Lançamento da missão Shenzhou-23 pela China. Lançamento da missão Shenzhou-23 pela China.

China lança missão Shenzhou-23 com astronauta de Hong Kong

A China lançou a missão tripulada Shenzhou-23, que inclui a primeira astronauta de Hong Kong e focará em mais de 100 experimentos científicos em órbita.

A China realiza neste domingo (24), às 12h08 de Brasília, o lançamento da missão tripulada Shenzhou-23 a partir do Centro de Lançamento de Satélites de Jiuquan. O voo marca um novo avanço no programa espacial chinês e representa a primeira missão tripulada do país desde 2024.

O destaque da operação é a taikonauta Li Jiaying, primeira representante de Hong Kong a integrar uma missão espacial tripulada chinesa. Especialista em carga útil, ela foi selecionada em 2022 para a quarta turma de astronautas do país após passar por treinamento rigoroso no centro nacional de preparação espacial.

Shenzhou-23 conduzirá mais de 100 experimentos científicos

Segundo autoridades chinesas, a missão dará continuidade a mais de 100 projetos científicos e tecnológicos em órbita. Os experimentos abrangem áreas como ciências da vida espacial, ciência de materiais, medicina, tecnologias emergentes e estudos sobre fluidos em ambiente de microgravidade. O objetivo central é ampliar a capacidade de pesquisa em missões de longa duração e gerar dados para futuras operações espaciais.

O porta-voz da agência espacial tripulada chinesa, Zhang Jingbo, afirmou que um dos focos será realizar o primeiro programa nacional voltado ao estudo dos efeitos de permanência prolongada de astronautas no espaço.
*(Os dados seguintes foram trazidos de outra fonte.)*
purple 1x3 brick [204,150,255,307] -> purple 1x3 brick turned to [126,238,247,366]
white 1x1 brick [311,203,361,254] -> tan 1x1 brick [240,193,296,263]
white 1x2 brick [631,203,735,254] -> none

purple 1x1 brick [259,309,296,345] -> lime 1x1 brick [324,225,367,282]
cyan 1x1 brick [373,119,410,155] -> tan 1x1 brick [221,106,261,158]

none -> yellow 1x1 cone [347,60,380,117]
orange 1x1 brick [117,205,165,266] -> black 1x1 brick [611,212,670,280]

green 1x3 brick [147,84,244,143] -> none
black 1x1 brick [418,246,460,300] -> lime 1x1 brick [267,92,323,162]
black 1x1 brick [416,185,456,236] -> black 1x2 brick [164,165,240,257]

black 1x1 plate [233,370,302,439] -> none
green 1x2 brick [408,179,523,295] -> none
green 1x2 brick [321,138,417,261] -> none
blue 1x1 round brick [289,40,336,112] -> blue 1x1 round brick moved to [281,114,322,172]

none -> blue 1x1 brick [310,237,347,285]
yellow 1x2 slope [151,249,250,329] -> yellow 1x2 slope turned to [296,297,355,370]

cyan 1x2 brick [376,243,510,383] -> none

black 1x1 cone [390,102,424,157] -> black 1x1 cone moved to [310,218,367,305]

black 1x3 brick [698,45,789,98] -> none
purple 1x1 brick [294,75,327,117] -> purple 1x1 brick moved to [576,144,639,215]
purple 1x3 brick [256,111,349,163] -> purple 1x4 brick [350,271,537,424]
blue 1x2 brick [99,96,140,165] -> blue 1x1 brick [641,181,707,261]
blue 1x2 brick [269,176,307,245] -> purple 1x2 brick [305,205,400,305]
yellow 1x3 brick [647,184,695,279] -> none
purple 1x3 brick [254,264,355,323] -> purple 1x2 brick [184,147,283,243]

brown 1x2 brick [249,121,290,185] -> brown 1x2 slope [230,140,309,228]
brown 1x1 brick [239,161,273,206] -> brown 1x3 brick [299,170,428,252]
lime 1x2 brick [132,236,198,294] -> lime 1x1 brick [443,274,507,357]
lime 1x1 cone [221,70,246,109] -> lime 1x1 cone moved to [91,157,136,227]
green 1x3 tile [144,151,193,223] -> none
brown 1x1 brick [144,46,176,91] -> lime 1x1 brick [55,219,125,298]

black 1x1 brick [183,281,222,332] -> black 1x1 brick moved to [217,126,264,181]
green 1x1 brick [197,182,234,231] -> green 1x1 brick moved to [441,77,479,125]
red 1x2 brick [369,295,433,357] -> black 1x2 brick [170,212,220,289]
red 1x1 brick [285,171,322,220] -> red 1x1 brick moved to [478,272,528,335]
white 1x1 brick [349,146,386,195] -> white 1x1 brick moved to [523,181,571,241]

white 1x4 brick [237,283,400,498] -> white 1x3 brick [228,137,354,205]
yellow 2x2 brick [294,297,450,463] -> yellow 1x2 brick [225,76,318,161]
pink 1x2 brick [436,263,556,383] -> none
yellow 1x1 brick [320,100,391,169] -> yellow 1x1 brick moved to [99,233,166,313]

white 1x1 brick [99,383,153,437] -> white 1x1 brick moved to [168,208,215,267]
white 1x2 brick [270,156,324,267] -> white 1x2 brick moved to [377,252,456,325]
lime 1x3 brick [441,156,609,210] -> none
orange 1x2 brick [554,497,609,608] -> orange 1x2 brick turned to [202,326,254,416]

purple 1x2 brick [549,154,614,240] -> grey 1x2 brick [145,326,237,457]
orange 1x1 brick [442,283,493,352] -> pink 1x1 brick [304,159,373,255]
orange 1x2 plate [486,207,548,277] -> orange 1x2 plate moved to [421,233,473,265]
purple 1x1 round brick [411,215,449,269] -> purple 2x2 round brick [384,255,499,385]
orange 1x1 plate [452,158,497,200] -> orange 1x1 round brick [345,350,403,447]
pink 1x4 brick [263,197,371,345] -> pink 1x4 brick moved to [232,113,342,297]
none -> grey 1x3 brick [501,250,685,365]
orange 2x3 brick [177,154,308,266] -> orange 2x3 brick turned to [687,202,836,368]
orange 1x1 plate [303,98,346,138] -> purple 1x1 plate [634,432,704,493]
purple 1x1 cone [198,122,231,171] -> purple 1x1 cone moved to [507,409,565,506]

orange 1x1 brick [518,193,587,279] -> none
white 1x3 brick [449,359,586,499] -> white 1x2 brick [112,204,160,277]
A expectativa é reunir dados sobre adaptação fisiológica, manutenção da saúde em órbita e aperfeiçoamento dos sistemas médicos e de segurança para voos mais extensos.

Evolução técnica do programa espacial chinês

A missão simboliza uma nova fase do programa espacial chinês. O taikonauta Zhu Yangzhu afirmou que o desenvolvimento espacial do país evoluiu de missões curtas e individuais para operações com múltiplos astronautas e permanência cada vez maior em órbita. Segundo ele, o objetivo agora é consolidar a experiência necessária para futuras missões de longa duração.

Em pronunciamento, o chefe do Executivo de Hong Kong, John Lee, classificou a participação de Li como um momento histórico para o território. Ele afirmou que a presença de uma pesquisadora de Hong Kong na missão representa reconhecimento ao desenvolvimento científico e tecnológico local.

Ao comentar sua participação, Li Jiaying disse receber a oportunidade com “gratidão e senso de responsabilidade” e afirmou que pretende contribuir para o avanço científico e para inspirar jovens a seguirem carreiras em inovação e tecnologia.

Disputa global por bases científicas na Lua

O astrônomo e diretor do Observatório do Valongo da UFRJ, Thiago S. Gonçalves, afirmou que a corrida espacial envolvendo a tecnologia da SpaceX e a China precisa ser analisada além da disputa para chegar primeiro à Lua. Segundo ele, existem interesses econômicos, políticos e geopolíticos por trás dos novos testes.

“A China anuncia que vai chegar na Lua até 2030. Existe um interesse geopolítico por trás, não só da própria competição e dessa dita corrida com a China, mas também o cronograma da Nasa […] espera-se que o pouso do voo tripulado à Lua aconteça até 2028”, afirmou Gonçalves. O especialista destacou que o programa Artemis, da Nasa, prevê missões tripuladas à Lua até 2028, ano em que os Estados Unidos terão eleições presidenciais.

“Não é simplesmente uma questão de chegar antes ou mandar o voo tripulado antes. É importante pensar também no longo prazo”, disse. Segundo o astrônomo, caso o objetivo seja estabelecer bases científicas e laboratórios na superfície lunar, o programa espacial precisa ser sustentável e duradouro. “Não adianta chegar antes, por exemplo, se esse voo for muito caro ou cheio de riscos, porque isso não é sustentável a longo prazo”, completou.